Are you an Introverted, Extroverted or Ambiverted Leader?

Society often paints quite a humorous yet incorrect picture of introverts and extroverts. Introverts are stereotyped as shy, antisocial and perhaps even socially awkward. Extroverts are commonly thought of as extremely talkative, confident and bouncing off the walls with energy at social events. With these misconceptions in place, it is understandable why many believe extroverts would make better business leaders. However a recent inspirational Ted Talk by Susan Cain author of The Power of Quiet discusses the power of introversion. According to her research one-third to one-half of the population are introverts – and they make great leaders. 

What is an Introvert, Extrovert or Ambivert?

Stereotypes of introversion or extroversion incorrectly tend to suggest they relate to how shy or talkative you are. The terms actually relate to how you recharge your energy and your reaction to environmental stimulation such as people, noise, lighting etc. Introverts recharge by spending time alone and get drained by being in stimulating environments. Extroverts recharge in stimulating environments and get drained when they are alone. 

But what if you like stimulating environments and being alone? Well, you are not alone. In fact Carl Jung the psychologist who coined the terms is quoted to have said: “There is no such thing as a pure introvert or extrovert. Such a person would be in the lunatic asylum.” Like most life theories, introversion and extroversion aren’t black and white. They run on a sliding scale. You can even be an equal mix of both – a term called an ambivert, a personality type that many identify with.  

How do I Know Whether I am an Introvert, Extrovert or Ambivert?

There are a lot of quick tests you can complete to find out what personality type you are, but it’s quite simple really. If you need time to recharge after being in a stimulating environment, you are likely an introvert. If you don’t need time to recharge after being in a stimulating environment, you are likely an extrovert. If you like an even mix of both, you are an ambivert. If you don’t agree with any of these statements, you are likely somewhere on the sliding scale in between introversion and extroversion. 

Why do we Process Stimuli Differently?

Interestingly extroversion and introversion are related to differences in how the brain processes stimuli

If you veer towards extroversion, you are more likely to process stimuli in the same area visual and auditory sensory processing take place.

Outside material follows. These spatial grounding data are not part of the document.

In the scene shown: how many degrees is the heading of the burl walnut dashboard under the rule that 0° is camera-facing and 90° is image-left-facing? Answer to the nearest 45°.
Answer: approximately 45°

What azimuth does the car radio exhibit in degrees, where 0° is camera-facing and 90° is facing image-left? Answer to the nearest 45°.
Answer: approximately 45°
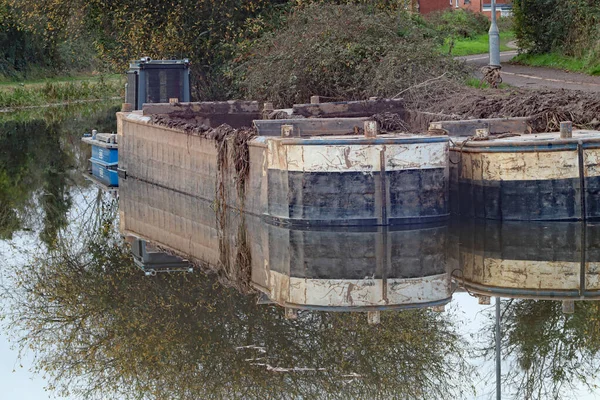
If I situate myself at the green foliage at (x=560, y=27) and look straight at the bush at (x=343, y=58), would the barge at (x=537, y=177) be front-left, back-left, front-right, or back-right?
front-left

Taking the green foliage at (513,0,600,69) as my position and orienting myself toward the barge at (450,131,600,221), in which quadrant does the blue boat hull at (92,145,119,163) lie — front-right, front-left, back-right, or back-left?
front-right
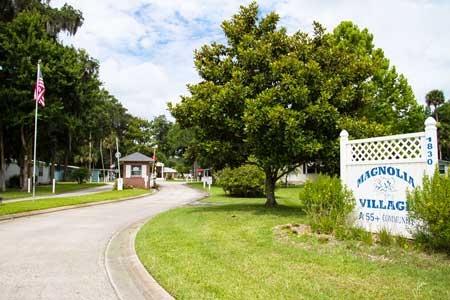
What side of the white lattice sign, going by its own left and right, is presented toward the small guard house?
right

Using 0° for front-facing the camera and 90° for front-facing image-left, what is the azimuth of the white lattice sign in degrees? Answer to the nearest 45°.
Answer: approximately 45°

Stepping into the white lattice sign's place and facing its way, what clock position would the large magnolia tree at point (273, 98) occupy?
The large magnolia tree is roughly at 3 o'clock from the white lattice sign.

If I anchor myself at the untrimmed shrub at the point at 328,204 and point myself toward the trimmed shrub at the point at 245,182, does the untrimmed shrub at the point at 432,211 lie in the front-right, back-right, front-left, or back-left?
back-right

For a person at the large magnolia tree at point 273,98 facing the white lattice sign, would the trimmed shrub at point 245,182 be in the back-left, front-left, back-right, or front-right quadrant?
back-left
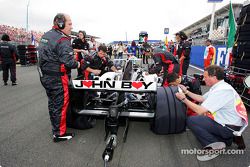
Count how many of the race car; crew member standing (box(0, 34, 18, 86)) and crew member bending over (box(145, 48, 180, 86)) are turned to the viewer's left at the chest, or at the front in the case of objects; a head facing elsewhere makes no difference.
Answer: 1

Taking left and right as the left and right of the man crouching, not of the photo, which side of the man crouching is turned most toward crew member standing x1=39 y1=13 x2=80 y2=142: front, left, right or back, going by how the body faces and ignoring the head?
front

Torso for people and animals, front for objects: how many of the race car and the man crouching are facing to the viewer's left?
1

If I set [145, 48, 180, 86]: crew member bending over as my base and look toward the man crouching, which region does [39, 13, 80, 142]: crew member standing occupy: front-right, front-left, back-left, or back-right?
front-right

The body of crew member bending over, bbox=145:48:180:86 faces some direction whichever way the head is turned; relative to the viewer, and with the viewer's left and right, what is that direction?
facing to the left of the viewer

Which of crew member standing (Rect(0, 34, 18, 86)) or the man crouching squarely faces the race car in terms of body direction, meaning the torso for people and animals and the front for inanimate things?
the man crouching

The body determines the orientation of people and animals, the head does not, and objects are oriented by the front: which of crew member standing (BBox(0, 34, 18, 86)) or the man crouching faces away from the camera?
the crew member standing

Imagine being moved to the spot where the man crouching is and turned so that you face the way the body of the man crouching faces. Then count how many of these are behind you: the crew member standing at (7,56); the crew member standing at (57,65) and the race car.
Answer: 0

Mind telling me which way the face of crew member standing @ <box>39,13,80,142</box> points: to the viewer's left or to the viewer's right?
to the viewer's right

However if you are an introvert, you are likely to process stimuli through a long, complicated pathway in areas of the brain associated with remembering, planning, and solving problems.

The Advantages of Being an Introverted or Extroverted Leader



Wherever you lie on the introversion/extroversion scale, finding your personality type can help you know what fuels or drains you allowing you to be an authentic and powerful leader.